作業内容
**1)** 検証委員会についての文章から、「職場や組織で、そう問いかける勇気を持てる人は、実はそう多くありません。」で始まり「が可能になるかもしれません。」で終わる部分を一字も変えずに返す。
**2)** 検証委員会についての文章を、示された最後の文の次から書き継ぐ。

対象の文章
◆ ◆ ◆ ◆ ◆ ◆ ◆

不都合な事実を指摘する勇気を持っていますか?ー 良い検証委員会とダメな検証委員会

「それ、本当に大丈夫なんですか?」
職場や組織で、そう問いかける勇気を持てる人は、実はそう多くありません。
しかし、その一言が、見過ごされていた問題を明るみに出すきっかけになることがあります。

 不祥事が起きたとき、「第三者」や「弁護士」による検証を行うという発表を見かける機会が増えました。
自分たちでは指摘しにくい問題を、外部の立場で客観的に調べてもらう。そうすることで、社会的な信頼を保とうとする意図が見て取れます。

 たしかに、利害関係のない第三者であれば、身内だからこその遠慮を排除し、率直な指摘が可能になるかもしれません。
また、法廷で事実認定を扱う弁護士であれば、複雑な背景の中から核心を見極める力があるとも考えられます。

 けれども、「第三者」や「弁護士」という肩書きがあるだけで、必ずしも事実が明らかになるわけではありません。

◆ ◆ ◆ ◆ ◆ ◆ ◆

保存済みのデータ項目:
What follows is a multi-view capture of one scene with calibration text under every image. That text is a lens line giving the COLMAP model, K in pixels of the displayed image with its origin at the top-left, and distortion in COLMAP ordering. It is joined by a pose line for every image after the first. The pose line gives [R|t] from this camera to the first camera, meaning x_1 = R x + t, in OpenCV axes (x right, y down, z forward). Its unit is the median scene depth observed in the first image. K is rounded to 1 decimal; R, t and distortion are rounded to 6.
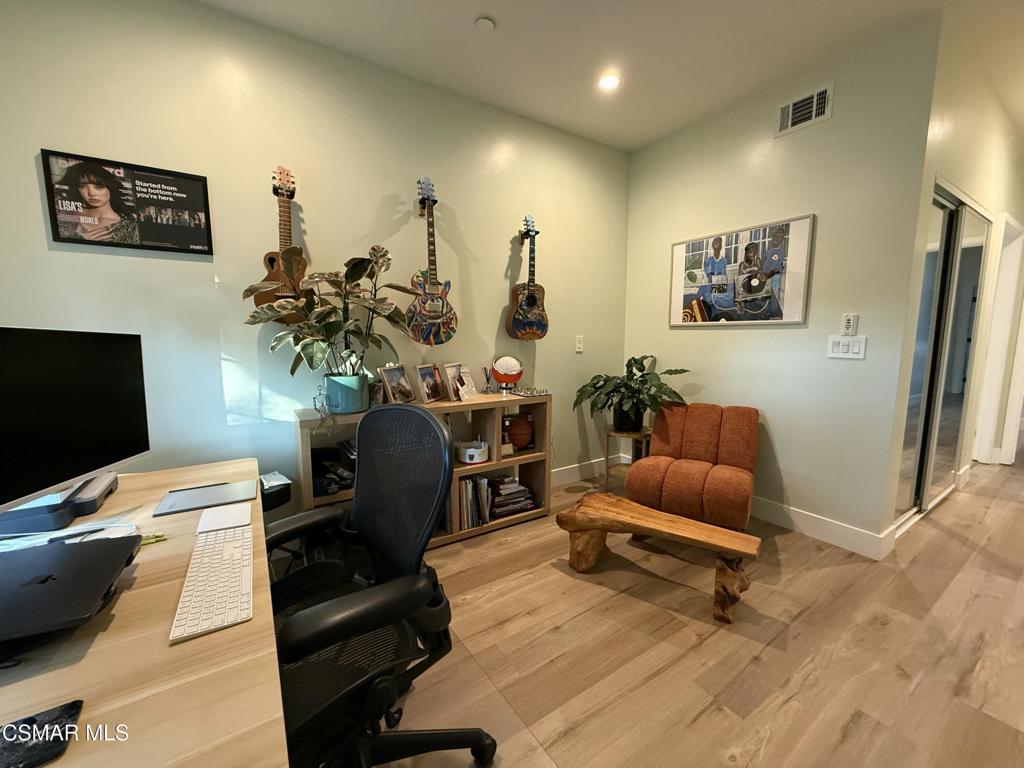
lens RADIAL K [[408.0, 0, 511.6], [0, 408.0, 382.3], [0, 0, 1]] dist [0.001397, -0.000363]
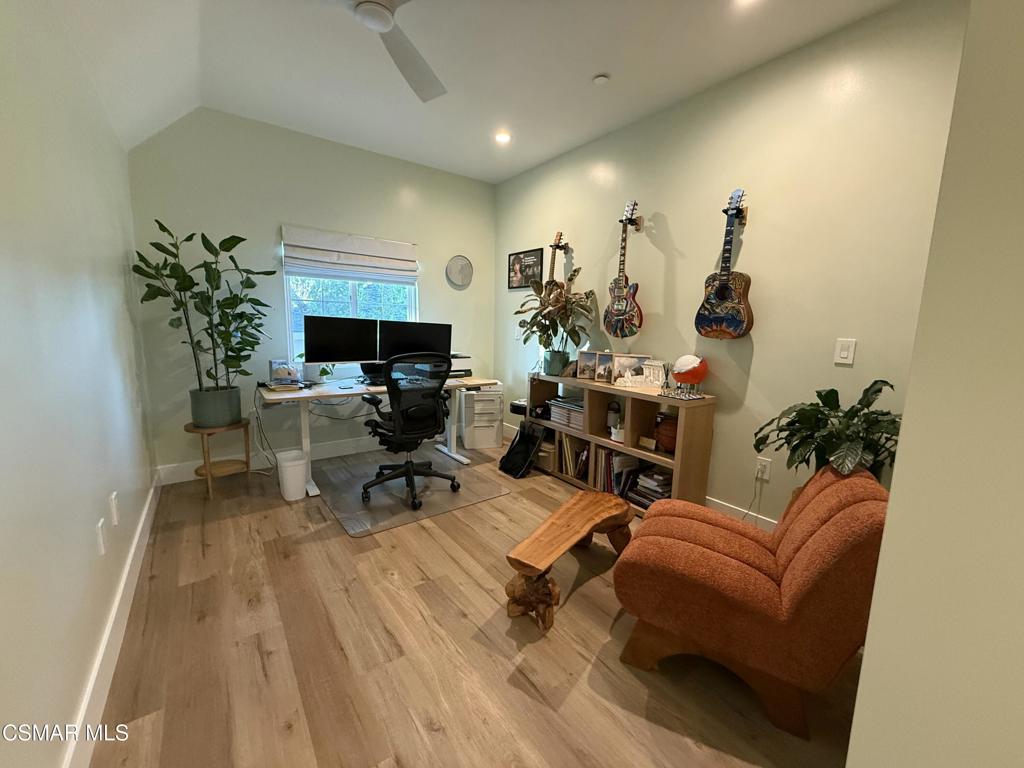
lens RADIAL K [[408.0, 0, 511.3], [0, 408.0, 384.3], [0, 0, 1]] dist [0.001397, -0.000363]
pose [[0.059915, 0.151087, -0.986703, 1.035985], [-0.139698, 0.980020, 0.141581, -0.083642], [0.988380, 0.129357, 0.079824, 0.606882]]
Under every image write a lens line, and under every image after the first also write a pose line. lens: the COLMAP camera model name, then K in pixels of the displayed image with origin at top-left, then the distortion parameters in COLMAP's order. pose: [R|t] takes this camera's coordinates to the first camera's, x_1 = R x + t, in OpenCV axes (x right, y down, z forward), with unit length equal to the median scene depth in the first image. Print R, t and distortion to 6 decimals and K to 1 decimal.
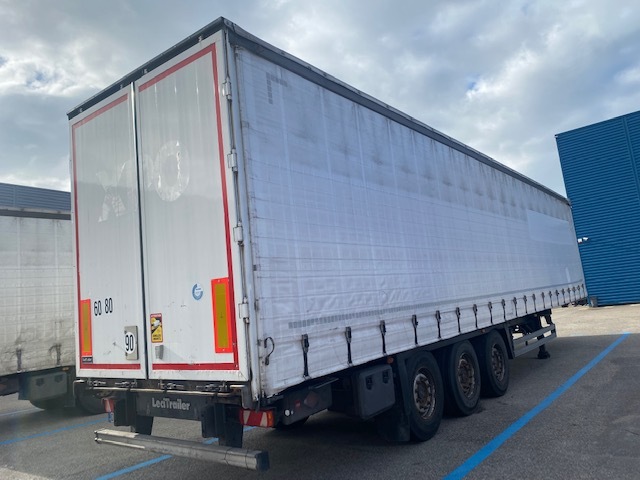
lens RADIAL K [[493.3, 0, 332.3], [0, 493.3, 241.6], [0, 0, 1]] dist [0.006959, 0.001653]
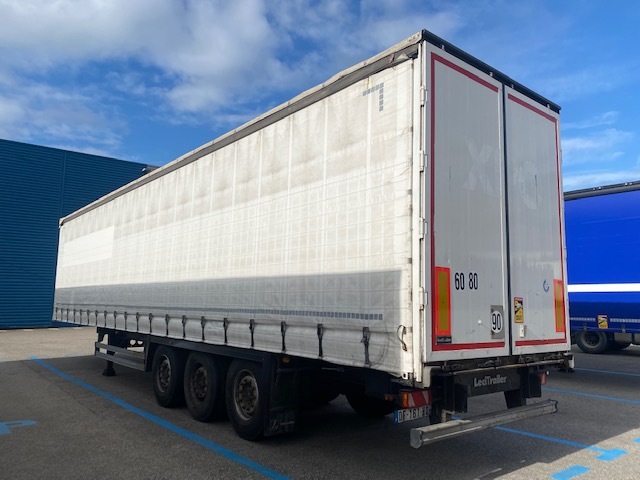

◆ ◆ ◆ ◆ ◆ ◆ ◆

回答
**1)**
職場や組織で、そう問いかける勇気を持てる人は、実はそう多くありません。
しかし、その一言が、見過ごされていた問題を明るみに出すきっかけになることがあります。

 不祥事が起きたとき、「第三者」や「弁護士」による検証を行うという発表を見かける機会が増えました。
自分たちでは指摘しにくい問題を、外部の立場で客観的に調べてもらう。そうすることで、社会的な信頼を保とうとする意図が見て取れます。

 たしかに、利害関係のない第三者であれば、身内だからこその遠慮を排除し、率直な指摘が可能になるかもしれません。

**2)**
本当に求められるのは、その立場の中立性に加え、不都合な事実に対しても目を背けずに指摘できる姿勢です。

 「利益相反のない第三者であること」は最低条件にすぎません。
それだけで事実にたどり着けるとは限らず、検証にあたる側の専門性、独立性、倫理観が問われます。

 良い検証委員会とは、「NO」と言えるプロフェッショナルの集まり。
誰にとっても耳が痛いことを、必要であればしっかりと伝える勇気と誠実さを持っていることが不可欠です。

 このたび、私もある検証委員会※1の一員として活動することになりました。
「良い検証委員会だった」と言っていただけるよう、真摯に取り組んでまいります。